[Requirement] Reproduce each record below in full, word for word, without images.

[Available data]
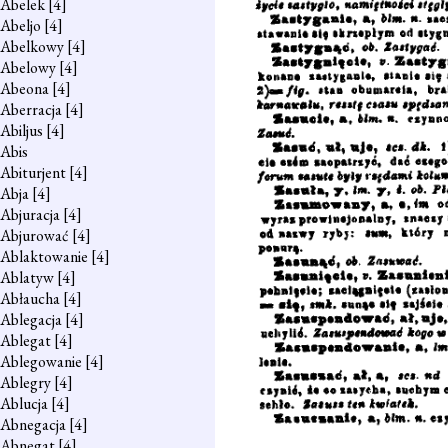
Abelek
[4]
Abeljo
[4]
Abelkowy
[4]
Abelowy
[4]
Abeona
[4]
Aberracja
[4]
Abiljus
[4]
Abis
Abiturjent
[4]
Abja
[4]
Abjuracja
[4]
Abjurować
[4]
Ablaktowanie
[4]
Ablatyw
[4]
Abłaucha
[4]
Ablegacja
[4]
Ablegat
[4]
Ablegowanie
[4]
Ablegry
[4]
Ablucja
[4]
Abnegacja
[4]
Abnegat
[4]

[Reply to the task]
Abelek
[4]
Abeljo
[4]
Abelkowy
[4]
Abelowy
[4]
Abeona
[4]
Aberracja
[4]
Abiljus
[4]
Abis
Abiturjent
[4]
Abja
[4]
Abjuracja
[4]
Abjurować
[4]
Ablaktowanie
[4]
Ablatyw
[4]
Abłaucha
[4]
Ablegacja
[4]
Ablegat
[4]
Ablegowanie
[4]
Ablegry
[4]
Ablucja
[4]
Abnegacja
[4]
Abnegat
[4]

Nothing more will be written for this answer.